TEXT EXCERPT:
☆ ☆ ☆
WASM_DECLARE_POD_VECTOR(MemoryAccess, MemoryAccessVector)

// wasm::Frame represents the bytes pushed by the call instruction and the fixed
// prologue generated by wasm::GenerateCallablePrologue.
//
// Across all architectures it is assumed that, before the call instruction, the
// stack pointer is WasmStackAlignment-aligned. Thus after the prologue, and
// before the function has made its stack reservation, the stack alignment is
// sizeof(Frame) % WasmStackAlignment.
//
// During MacroAssembler code generation, the bytes pushed after the wasm::Frame
// are counted by masm.framePushed. Thus, the stack alignment at any point in
// time is (sizeof(wasm::Frame) + masm.framePushed) % WasmStackAlignment.

struct Frame
{
    // The caller's Frame*. See GenerateCallableEpilogue for why this must be
    // the first field of wasm::Frame (in a downward-growing stack).
    Frame* callerFP;

    // The saved value of WasmTlsReg on entry to the function. This is
    // effectively the callee's instance.
    TlsData* tls;

    // The return address pushed by the call (in the case of ARM/MIPS the return
    // address is pushed by the first instruction of the prologue).
    void* returnAddress;

    // Helper functions:

    Instance* instance() const { return tls->instance; }
};

// A DebugFrame is a Frame with additional fields that are added after the
// normal function prologue by the baseline compiler. If a Module is compiled
// with debugging enabled, then all its code creates DebugFrames on the stack
// instead of just Frames. These extra fields are used by the Debugger API.

class DebugFrame
{
    // The results field left uninitialized and only used during the baseline
    // compiler's return sequence to allow the debugger to inspect and modify
    // the return value of a frame being debugged.
    union
    {
        int32_t resultI32_;
        int64_t resultI64_;
        float resultF32_;
        double resultF64_;
    };

    // The returnValue() method returns a HandleValue pointing to this field.
    js::Value cachedReturnJSValue_;

    // The function index of this frame. Technically, this could be derived
    // given a PC into this frame (which could lookup the CodeRange which has
    // the function index), but this isn't always readily available.
    uint32_t funcIndex_;

    // Flags whose meaning are described below.
    union
    {
        struct
        {
            bool observing_ : 1;
            bool isDebuggee_ : 1;
            bool prevUpToDate_ : 1;
            bool hasCachedSavedFrame_ : 1;
            bool hasCachedReturnJSValue_ : 1;
        };
        void* flagsWord_;
    };

    // Avoid -Wunused-private-field warnings.
  protected:
#if JS_BITS_PER_WORD == 32
    uint32_t padding_;  // See alignmentStaticAsserts().
#endif

  private:
    // The Frame goes at the end since the stack grows down.
☆ ☆ ☆
EXTRACTED INFORMATION:
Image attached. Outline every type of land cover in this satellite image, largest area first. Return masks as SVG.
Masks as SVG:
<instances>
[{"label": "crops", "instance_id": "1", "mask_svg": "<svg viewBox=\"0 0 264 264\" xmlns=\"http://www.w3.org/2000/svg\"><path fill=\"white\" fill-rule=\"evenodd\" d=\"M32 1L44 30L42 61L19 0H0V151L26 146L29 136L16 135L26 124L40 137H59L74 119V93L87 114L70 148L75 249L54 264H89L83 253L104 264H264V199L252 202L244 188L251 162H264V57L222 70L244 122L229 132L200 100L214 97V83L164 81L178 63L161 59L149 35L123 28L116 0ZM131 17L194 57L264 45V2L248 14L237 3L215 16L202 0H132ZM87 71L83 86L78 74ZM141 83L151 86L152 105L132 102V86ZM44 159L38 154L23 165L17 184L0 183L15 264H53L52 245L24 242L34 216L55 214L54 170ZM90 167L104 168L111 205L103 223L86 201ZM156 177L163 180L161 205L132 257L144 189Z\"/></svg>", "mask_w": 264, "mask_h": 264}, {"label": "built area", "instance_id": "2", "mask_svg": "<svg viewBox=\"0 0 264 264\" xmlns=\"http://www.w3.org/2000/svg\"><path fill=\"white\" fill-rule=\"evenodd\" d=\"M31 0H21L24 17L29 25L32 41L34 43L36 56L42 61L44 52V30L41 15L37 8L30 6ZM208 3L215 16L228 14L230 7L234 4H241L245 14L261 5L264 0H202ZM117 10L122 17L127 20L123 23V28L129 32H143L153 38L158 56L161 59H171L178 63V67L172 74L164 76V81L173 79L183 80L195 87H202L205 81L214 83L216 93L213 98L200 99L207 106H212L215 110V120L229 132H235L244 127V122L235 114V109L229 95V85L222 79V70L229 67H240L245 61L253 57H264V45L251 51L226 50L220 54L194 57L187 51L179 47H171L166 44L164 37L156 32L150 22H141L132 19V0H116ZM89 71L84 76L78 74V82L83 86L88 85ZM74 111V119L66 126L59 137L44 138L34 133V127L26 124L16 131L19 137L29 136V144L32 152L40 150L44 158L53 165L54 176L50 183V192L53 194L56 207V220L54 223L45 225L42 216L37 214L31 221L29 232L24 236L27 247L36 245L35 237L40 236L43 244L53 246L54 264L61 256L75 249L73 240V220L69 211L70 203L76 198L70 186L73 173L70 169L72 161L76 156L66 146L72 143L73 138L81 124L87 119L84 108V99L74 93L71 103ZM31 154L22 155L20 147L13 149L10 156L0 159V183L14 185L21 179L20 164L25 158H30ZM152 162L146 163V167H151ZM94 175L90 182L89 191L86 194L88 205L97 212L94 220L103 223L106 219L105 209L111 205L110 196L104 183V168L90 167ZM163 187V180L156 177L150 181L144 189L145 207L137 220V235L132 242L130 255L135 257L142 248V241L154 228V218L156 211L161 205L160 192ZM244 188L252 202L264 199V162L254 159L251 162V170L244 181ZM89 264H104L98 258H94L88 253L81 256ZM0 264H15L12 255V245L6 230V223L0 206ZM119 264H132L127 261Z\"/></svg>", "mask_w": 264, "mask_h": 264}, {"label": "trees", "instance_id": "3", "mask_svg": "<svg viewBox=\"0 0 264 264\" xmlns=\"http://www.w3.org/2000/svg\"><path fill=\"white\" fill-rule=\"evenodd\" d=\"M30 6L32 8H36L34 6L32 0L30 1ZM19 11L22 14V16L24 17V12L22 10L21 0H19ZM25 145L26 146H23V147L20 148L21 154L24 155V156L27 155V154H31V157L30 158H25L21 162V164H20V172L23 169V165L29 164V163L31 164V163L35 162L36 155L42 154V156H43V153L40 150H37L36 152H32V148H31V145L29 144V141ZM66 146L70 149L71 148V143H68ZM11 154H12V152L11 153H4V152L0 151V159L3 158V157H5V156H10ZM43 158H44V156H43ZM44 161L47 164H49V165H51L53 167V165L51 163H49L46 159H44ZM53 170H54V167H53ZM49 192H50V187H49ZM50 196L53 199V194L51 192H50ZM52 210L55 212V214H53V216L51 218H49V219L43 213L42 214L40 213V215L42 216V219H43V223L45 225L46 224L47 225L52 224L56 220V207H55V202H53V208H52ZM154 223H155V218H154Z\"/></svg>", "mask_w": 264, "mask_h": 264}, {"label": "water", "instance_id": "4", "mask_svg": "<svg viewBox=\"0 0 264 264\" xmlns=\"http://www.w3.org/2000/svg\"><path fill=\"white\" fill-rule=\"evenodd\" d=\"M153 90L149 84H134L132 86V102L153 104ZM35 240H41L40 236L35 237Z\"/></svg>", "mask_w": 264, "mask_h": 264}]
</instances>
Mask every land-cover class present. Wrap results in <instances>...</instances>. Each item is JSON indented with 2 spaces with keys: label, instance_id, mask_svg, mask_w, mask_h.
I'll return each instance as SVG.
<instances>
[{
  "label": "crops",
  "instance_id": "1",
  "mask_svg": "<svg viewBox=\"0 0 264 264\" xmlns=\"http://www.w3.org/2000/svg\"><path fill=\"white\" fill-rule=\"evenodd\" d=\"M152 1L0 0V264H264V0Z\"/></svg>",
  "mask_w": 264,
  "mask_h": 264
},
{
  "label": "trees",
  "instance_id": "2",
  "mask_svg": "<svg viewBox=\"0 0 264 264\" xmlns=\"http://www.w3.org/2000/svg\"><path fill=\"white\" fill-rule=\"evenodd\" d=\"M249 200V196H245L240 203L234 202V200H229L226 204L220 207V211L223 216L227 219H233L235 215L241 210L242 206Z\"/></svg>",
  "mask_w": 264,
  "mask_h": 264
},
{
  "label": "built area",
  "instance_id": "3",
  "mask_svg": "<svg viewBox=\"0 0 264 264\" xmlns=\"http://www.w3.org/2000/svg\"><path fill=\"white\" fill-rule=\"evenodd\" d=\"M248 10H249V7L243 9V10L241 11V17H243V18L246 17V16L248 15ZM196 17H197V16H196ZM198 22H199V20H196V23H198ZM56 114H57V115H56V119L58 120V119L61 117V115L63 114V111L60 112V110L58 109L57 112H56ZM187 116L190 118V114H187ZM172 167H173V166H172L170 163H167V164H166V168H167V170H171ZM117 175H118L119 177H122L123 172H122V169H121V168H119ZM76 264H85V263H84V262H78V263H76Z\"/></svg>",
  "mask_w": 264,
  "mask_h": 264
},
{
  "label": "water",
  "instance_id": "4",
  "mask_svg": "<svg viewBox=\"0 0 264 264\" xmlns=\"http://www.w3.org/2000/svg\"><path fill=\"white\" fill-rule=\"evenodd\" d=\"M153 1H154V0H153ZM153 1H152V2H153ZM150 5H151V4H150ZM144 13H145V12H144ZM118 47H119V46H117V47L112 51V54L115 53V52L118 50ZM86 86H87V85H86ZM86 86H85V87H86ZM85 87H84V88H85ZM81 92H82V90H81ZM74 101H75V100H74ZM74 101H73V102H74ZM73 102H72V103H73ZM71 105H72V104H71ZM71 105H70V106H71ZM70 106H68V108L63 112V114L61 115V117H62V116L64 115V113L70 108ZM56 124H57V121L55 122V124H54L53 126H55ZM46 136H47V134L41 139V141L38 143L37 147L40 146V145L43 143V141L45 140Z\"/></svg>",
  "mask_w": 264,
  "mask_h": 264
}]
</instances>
☆ ☆ ☆
WORK TO DO:
1. Reproduce word for word the portion of the wasm frame source code that starts at "struct Frame" and ends at "a downward-growing stack).".
2. Extend the wasm frame source code past its last line shown.

ANSWERS:
1.
struct Frame
{
    // The caller's Frame*. See GenerateCallableEpilogue for why this must be
    // the first field of wasm::Frame (in a downward-growing stack).

2.
    Frame frame_;

  public:
    static DebugFrame* from(Frame* fp);
    Frame& frame() { return frame_; }
    uint32_t funcIndex() const { return funcIndex_; }
    Instance* instance() const { return frame_.instance(); }
    GlobalObject* global() const;
    JSObject* environmentChain() const;
    bool getLocal(uint32_t localIndex, MutableHandleValue vp);

    // The return value must be written from the unboxed representation in the
    // results union into cachedReturnJSValue_ by updateReturnJSValue() before
    // returnValue() can return a Handle to it.

    void updateReturnJSValue();
    HandleValue returnValue() const;
    void clearReturnJSValue();

    // Once the debugger observes a frame, it must be notified via
    // onLeaveFrame() before the frame is popped. Calling observe() ensures the
    // leave frame traps are enabled. Both methods are idempotent so the caller
    // doesn't have to worry about calling them more than once.

    void observe(JSContext* cx);
    void leave(JSContext* cx);

    // The 'isDebugge' bit is initialized to false and set by the WebAssembly
    // runtime right before a frame is exposed to the debugger, as required by
    // the Debugger API. The bit is then used for Debugger-internal purposes
    // afterwards.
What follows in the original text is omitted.